Я отлично знаю, что мне за любую мою "деятельность", в кавычках или без кавычек, ничего не будет в смысле санкций. Тут сто причин. Первое, что я больной человек. Второе, что государство с уважением и пониманием относится к положению человека, много лет сидевшего в тюрьме, делает скидки. Третье, репутация моя тоже хорошо известна. За двадцать лет я не подписал, не написал ни одного заявления в адрес государства, связываться со мной, да еще в мои 65 лет — не стоит. Четвертое, и самое главное, для государства я представляю собой настолько ничтожную величину, что отвлекаться на мои проблемы государство не будет. И совершенно разумно делает, ибо со своими проблемами я справлюсь сам.
Почему сделано это заявление? Мне надоело причисление меня к "человечеству", беспрерывная спекуляция моим именем: меня останавливают на улице, жмут руки и так далее. Если бы речь шла о газете "Тайме", я бы нашел особый язык, а для "Посева" не существует другого языка, как брань. Письмо мое так и написано, и другого "Посев" не заслуживает. Художественно я уже дал ответ на эту проблему в рассказе "Необращенный", написанном в 1957 году, и ничего не прочувствовали, это заставило меня дать другое толкование этим проблемам.
Я никогда не давал своих рассказов за границу по тысяче причин. Первое — другая история. Второе — полное равнодушие к судьбе. Третье — безнадежность перевода и вообще все — в границах языка»[86].

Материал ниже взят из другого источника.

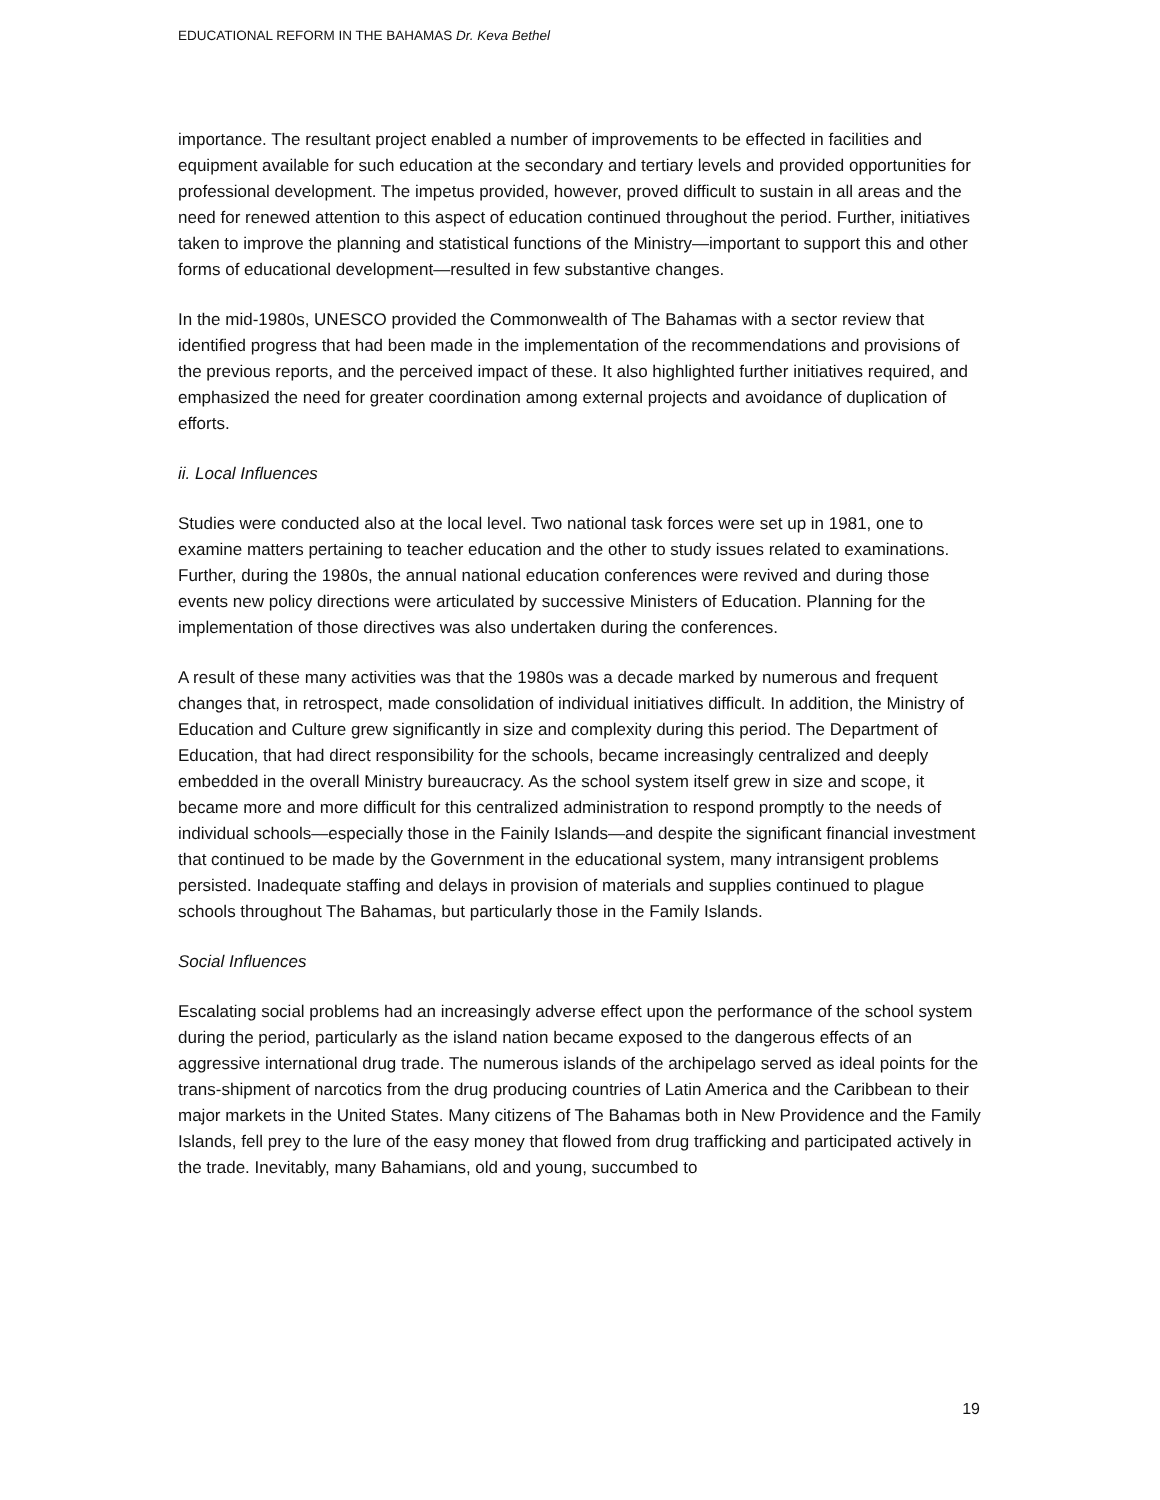EDUCATIONAL REFORM IN THE BAHAMAS Dr. Keva Bethel
importance. The resultant project enabled a number of improvements to be effected in facilities and equipment available for such education at the secondary and tertiary levels and provided opportunities for professional development. The impetus provided, however, proved difficult to sustain in all areas and the need for renewed attention to this aspect of education continued throughout the period. Further, initiatives taken to improve the planning and statistical functions of the Ministry—important to support this and other forms of educational development—resulted in few substantive changes.
In the mid-1980s, UNESCO provided the Commonwealth of The Bahamas with a sector review that identified progress that had been made in the implementation of the recommendations and provisions of the previous reports, and the perceived impact of these. It also highlighted further initiatives required, and emphasized the need for greater coordination among external projects and avoidance of duplication of efforts.
ii. Local Influences
Studies were conducted also at the local level. Two national task forces were set up in 1981, one to examine matters pertaining to teacher education and the other to study issues related to examinations. Further, during the 1980s, the annual national education conferences were revived and during those events new policy directions were articulated by successive Ministers of Education. Planning for the implementation of those directives was also undertaken during the conferences.
A result of these many activities was that the 1980s was a decade marked by numerous and frequent changes that, in retrospect, made consolidation of individual initiatives difficult. In addition, the Ministry of Education and Culture grew significantly in size and complexity during this period. The Department of Education, that had direct responsibility for the schools, became increasingly centralized and deeply embedded in the overall Ministry bureaucracy. As the school system itself grew in size and scope, it became more and more difficult for this centralized administration to respond promptly to the needs of individual schools—especially those in the Fainily Islands—and despite the significant financial investment that continued to be made by the Government in the educational system, many intransigent problems persisted. Inadequate staffing and delays in provision of materials and supplies continued to plague schools throughout The Bahamas, but particularly those in the Family Islands.
Social Influences
Escalating social problems had an increasingly adverse effect upon the performance of the school system during the period, particularly as the island nation became exposed to the dangerous effects of an aggressive international drug trade. The numerous islands of the archipelago served as ideal points for the trans-shipment of narcotics from the drug producing countries of Latin America and the Caribbean to their major markets in the United States. Many citizens of The Bahamas both in New Providence and the Family Islands, fell prey to the lure of the easy money that flowed from drug trafficking and participated actively in the trade. Inevitably, many Bahamians, old and young, succumbed to
19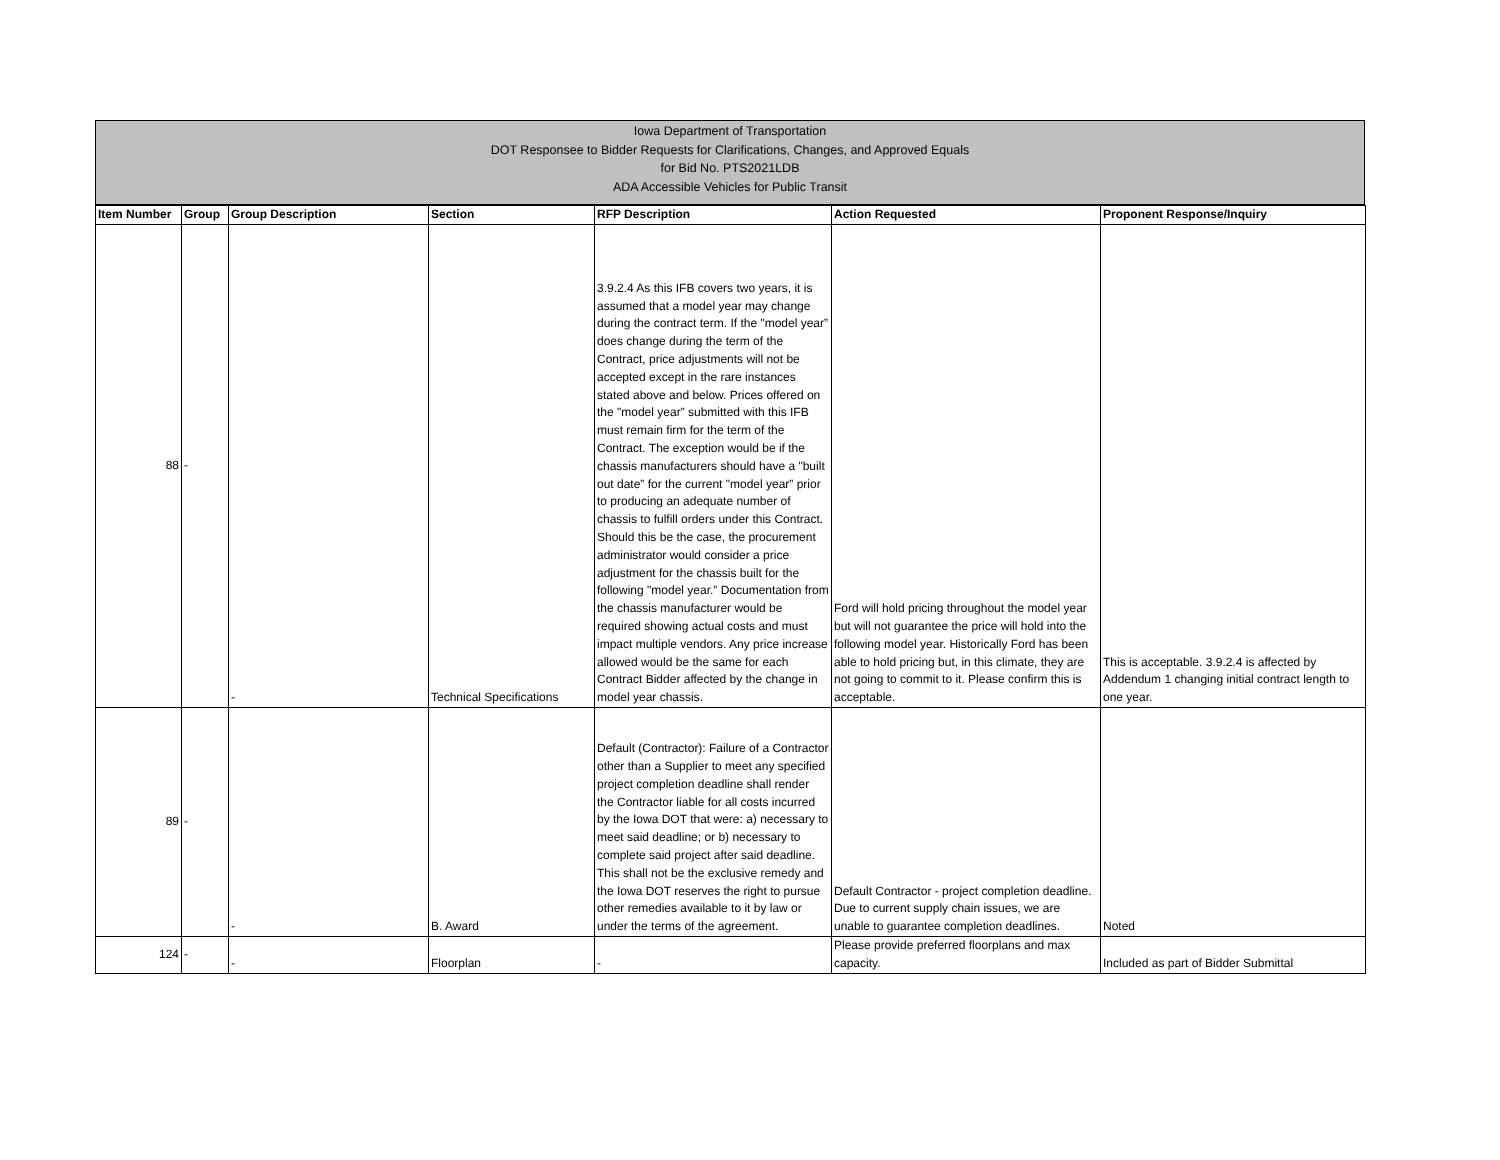Iowa Department of Transportation
DOT Responsee to Bidder Requests for Clarifications, Changes, and Approved Equals
for Bid No. PTS2021LDB
ADA Accessible Vehicles for Public Transit
| Item Number | Group | Group Description | Section | RFP Description | Action Requested | Proponent Response/Inquiry |
| --- | --- | --- | --- | --- | --- | --- |
| 88 | - | - | Technical Specifications | 3.9.2.4 As this IFB covers two years, it is assumed that a model year may change during the contract term. If the "model year” does change during the term of the Contract, price adjustments will not be accepted except in the rare instances stated above and below. Prices offered on the "model year” submitted with this IFB must remain firm for the term of the Contract. The exception would be if the chassis manufacturers should have a "built out date” for the current "model year” prior to producing an adequate number of chassis to fulfill orders under this Contract. Should this be the case, the procurement administrator would consider a price adjustment for the chassis built for the following "model year.” Documentation from the chassis manufacturer would be required showing actual costs and must impact multiple vendors. Any price increase allowed would be the same for each Contract Bidder affected by the change in model year chassis. | Ford will hold pricing throughout the model year but will not guarantee the price will hold into the following model year. Historically Ford has been able to hold pricing but, in this climate, they are not going to commit to it. Please confirm this is acceptable. | This is acceptable. 3.9.2.4 is affected by Addendum 1 changing initial contract length to one year. |
| 89 | - | - | B. Award | Default (Contractor): Failure of a Contractor other than a Supplier to meet any specified project completion deadline shall render the Contractor liable for all costs incurred by the Iowa DOT that were: a) necessary to meet said deadline; or b) necessary to complete said project after said deadline. This shall not be the exclusive remedy and the Iowa DOT reserves the right to pursue other remedies available to it by law or under the terms of the agreement. | Default Contractor - project completion deadline. Due to current supply chain issues, we are unable to guarantee completion deadlines. | Noted |
| 124 | - | - | Floorplan | - | Please provide preferred floorplans and max capacity. | Included as part of Bidder Submittal |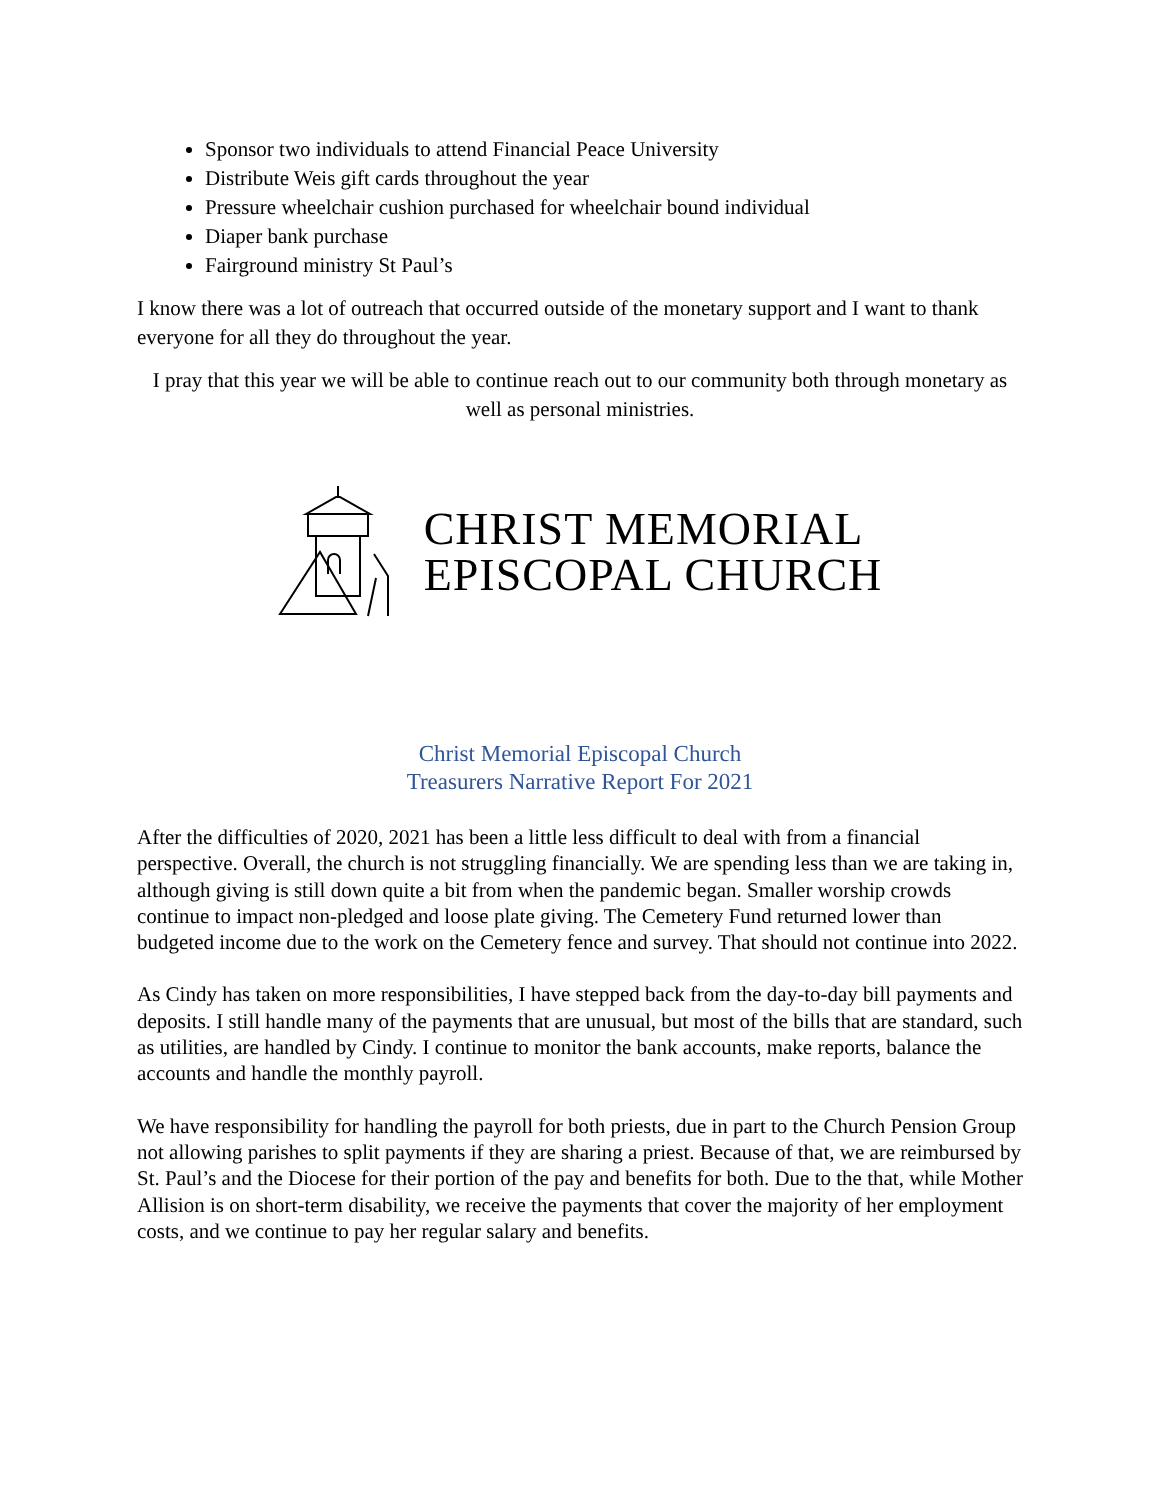Sponsor two individuals to attend Financial Peace University
Distribute Weis gift cards throughout the year
Pressure wheelchair cushion purchased for wheelchair bound individual
Diaper bank purchase
Fairground ministry St Paul’s
I know there was a lot of outreach that occurred outside of the monetary support and I want to thank everyone for all they do throughout the year.
I pray that this year we will be able to continue reach out to our community both through monetary as well as personal ministries.
CHRIST MEMORIAL
EPISCOPAL CHURCH
Christ Memorial Episcopal Church
Treasurers Narrative Report For 2021
After the difficulties of 2020, 2021 has been a little less difficult to deal with from a financial perspective. Overall, the church is not struggling financially. We are spending less than we are taking in, although giving is still down quite a bit from when the pandemic began. Smaller worship crowds continue to impact non-pledged and loose plate giving. The Cemetery Fund returned lower than budgeted income due to the work on the Cemetery fence and survey. That should not continue into 2022.
As Cindy has taken on more responsibilities, I have stepped back from the day-to-day bill payments and deposits. I still handle many of the payments that are unusual, but most of the bills that are standard, such as utilities, are handled by Cindy. I continue to monitor the bank accounts, make reports, balance the accounts and handle the monthly payroll.
We have responsibility for handling the payroll for both priests, due in part to the Church Pension Group not allowing parishes to split payments if they are sharing a priest. Because of that, we are reimbursed by St. Paul’s and the Diocese for their portion of the pay and benefits for both. Due to the that, while Mother Allision is on short-term disability, we receive the payments that cover the majority of her employment costs, and we continue to pay her regular salary and benefits.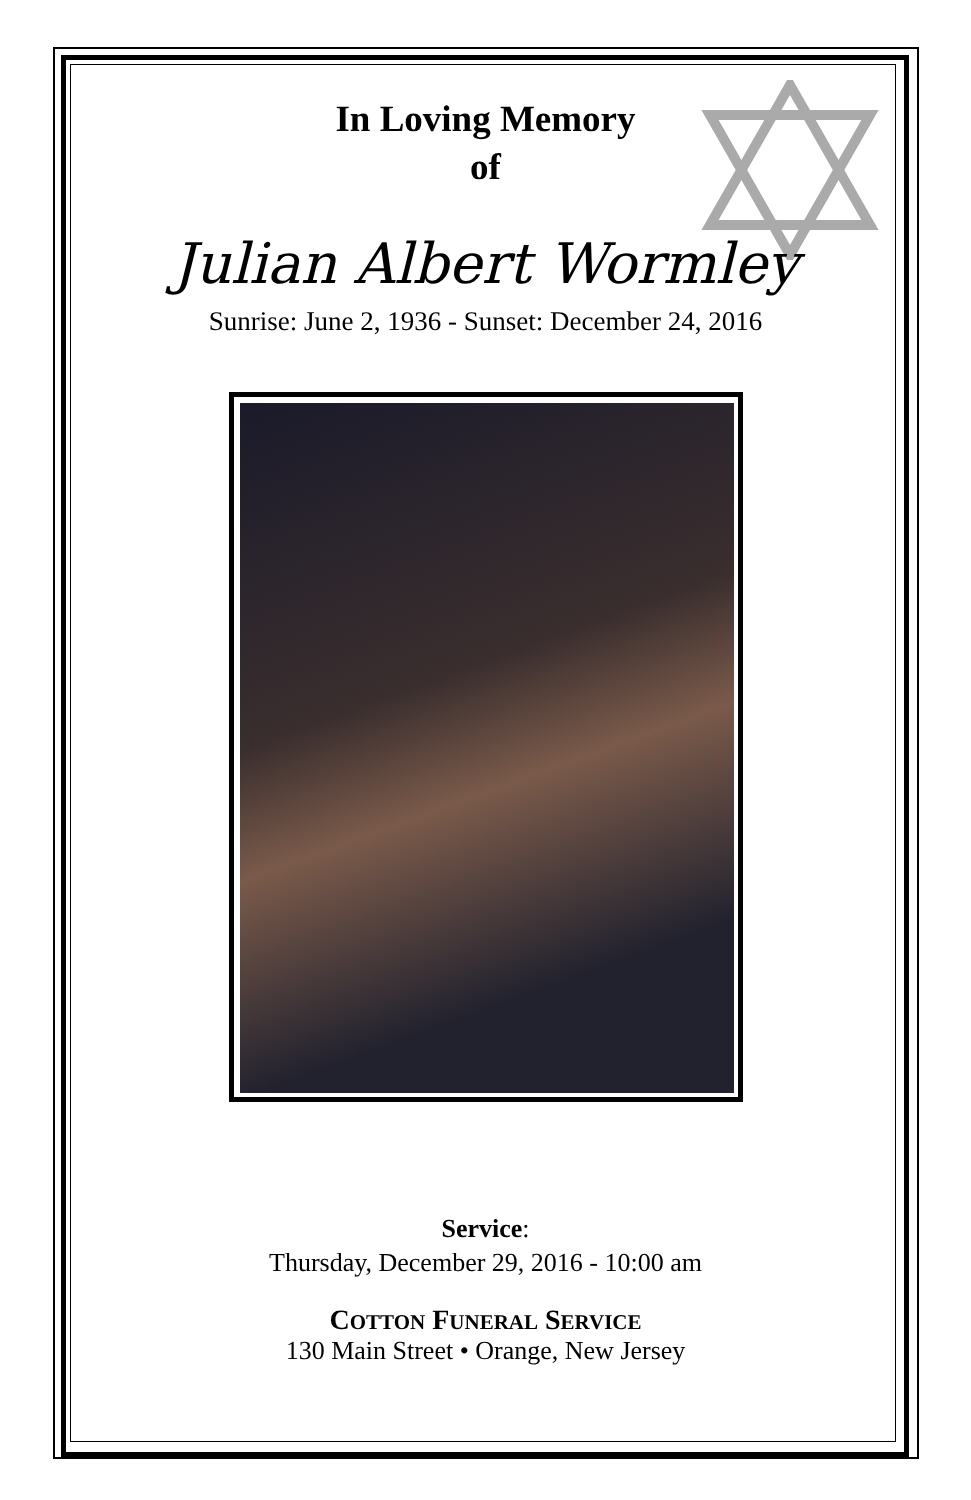In Loving Memory
of
Julian Albert Wormley
Sunrise: June 2, 1936 - Sunset: December 24, 2016
Service:
Thursday, December 29, 2016 - 10:00 am
COTTON FUNERAL SERVICE
130 Main Street • Orange, New Jersey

Оценивая письмо в ЛГ и собственные комментарии Шаламова к нему, нельзя прежде всего не вспомнить подобные же прецеденты в истории русской литературы. Первое, что сразу всплывает в памяти, — известное стихотворение Пушкина «Клеветникам России». Разумеется, было бы рискованно (с учетом разницы поводов и исторических условий) проводить какие-либо прямые параллели между отношением великого русского поэта к оскорблениям России «витиями» западных держав и отношением Шаламова к столь же пристрастной и ожесточенной пропагандистской атаке Запада на СССР в период холодной войны, — но культурно-генетическая связь здесь все же прослеживается. Она в первую очередь в органическом патриотизме, присущем как Пушкину, так и Шаламову, — оба они отнюдь не восхищались порядками и общим строем жизни в России, но не терпели высокомерных «советов» со стороны о том, как следует жить великой стране, у которой — плохая или хорошая, но «своя история». Для Шаламова эта история была стократ трагичнее, но тем не менее он даже после Колымы (в не опубликованном при жизни стихотворении 1955 года) писал:
Мы Родине служим по-своему каждый,
И долг этот наш так похож иногда
На странное чувство арктической жажды,
На сухость во рту среди снега и льда.
Этот внутренний, никогда не афишировавшийся патриотизм выплеснулся в письме в ЛГ со всей прямотой и страстностью, вобрав в себя и горячую веру Шаламова 1920-х годов, и новую веру, возникшую после разоблачения преступлений Сталина. Это было сугубо личным восприятием Шаламова, но несомненно, что оно отразило основные черты советского менталитета 1960-х годов, свойственные и ему.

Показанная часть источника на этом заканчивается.